Michael Rockefeller
Michael Rockefeller | |
|---|---|
Rockefeller in 1961 | |
| Born | Michael Clark Aldrich Nelson Rockefeller May 18, 1938 |
| Disappeared | November 19, 1961 (aged 23) Asmat region of southwestern Dutch New Guinea |
| Status | Missing and legally declared dead in 1964 |
| Education | Harvard University (AB) |
| Parents | |
| Relatives | Rockefeller family |
Michael Clark Rockefeller (May 18, 1938; disappeared November 19, 1961) was an American anthropologist and art collector and member of the Rockefeller family. He was a son of New York Governor and later U.S. Vice President Nelson Rockefeller, a grandson of American financier John D. Rockefeller Jr., and a great-grandson of Standard Oil co-founder John D. Rockefeller Sr.

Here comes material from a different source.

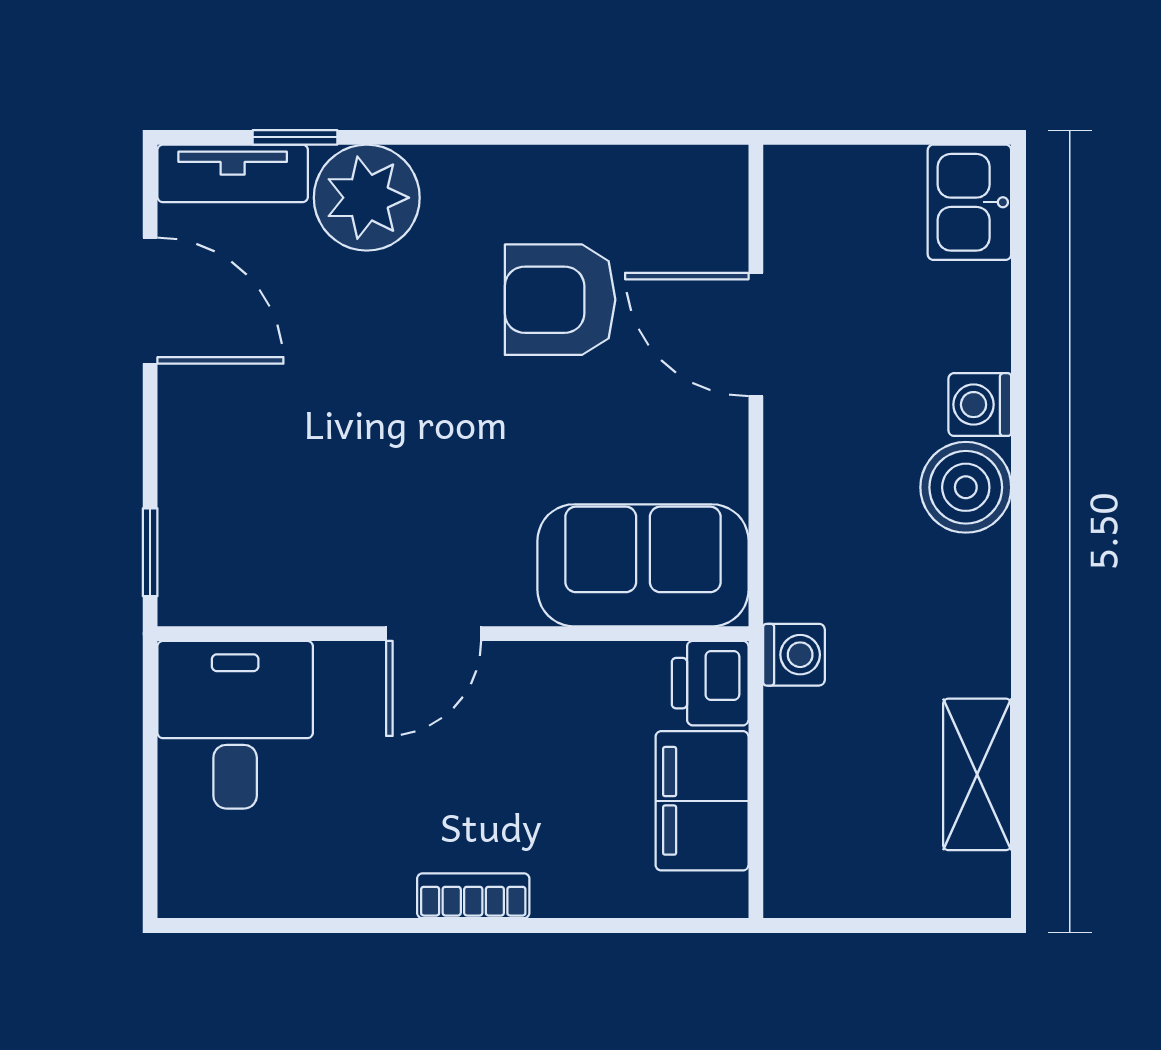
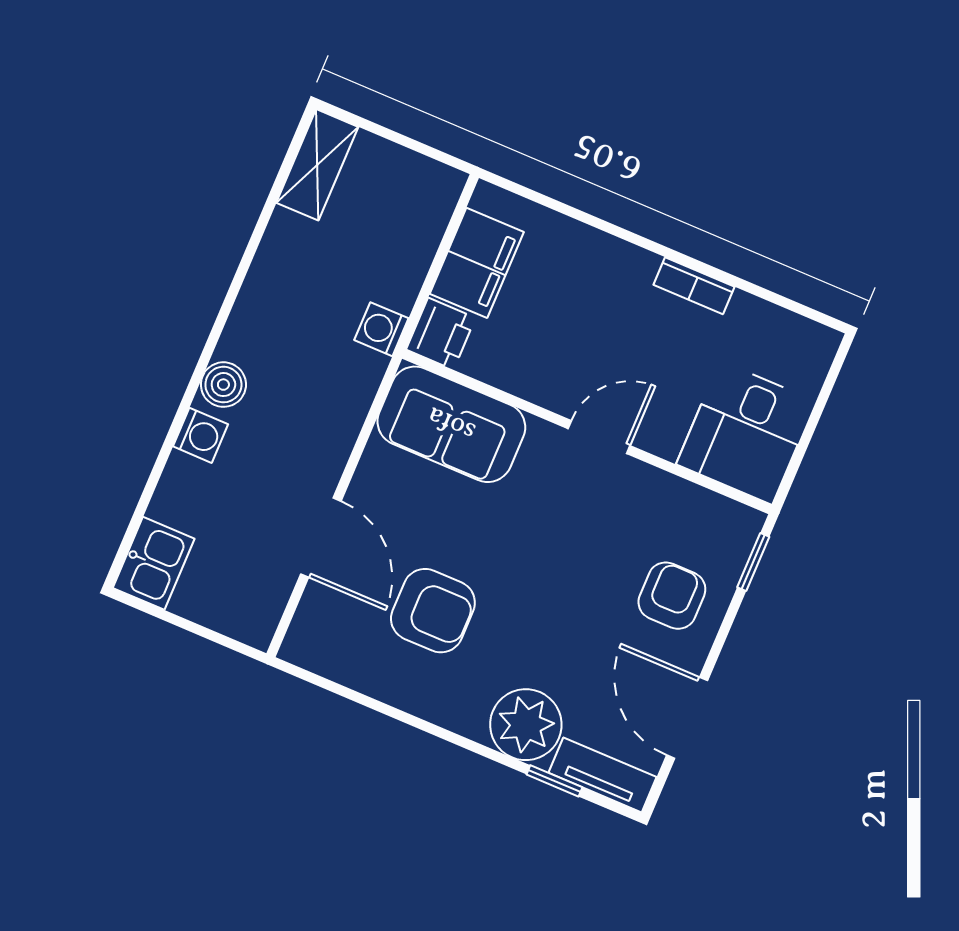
armchair: (242, 459) -> (672, 596), added
boiler: (966, 487) -> (223, 385), width x0.73, depth x0.73
shelving: (977, 774) -> (317, 165), moved
bookcase: (473, 896) -> (694, 286), moved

In 1961, Rockefeller disappeared during an expedition in the Asmat region of southwestern Dutch New Guinea, which is now a part of the Indonesian province of South Papua, with conflicting views of his fate; Rockefeller's twin sister wrote in a 2012 memoir that she believes her brother drowned. In 2014, Carl Hoffman published a book that included details from the official inquest into the disappearance, in which villagers and tribal elders stated that Rockefeller had been killed and eaten, after swimming to shore in 1961. No remains of Rockefeller or physical proof of his death have been discovered.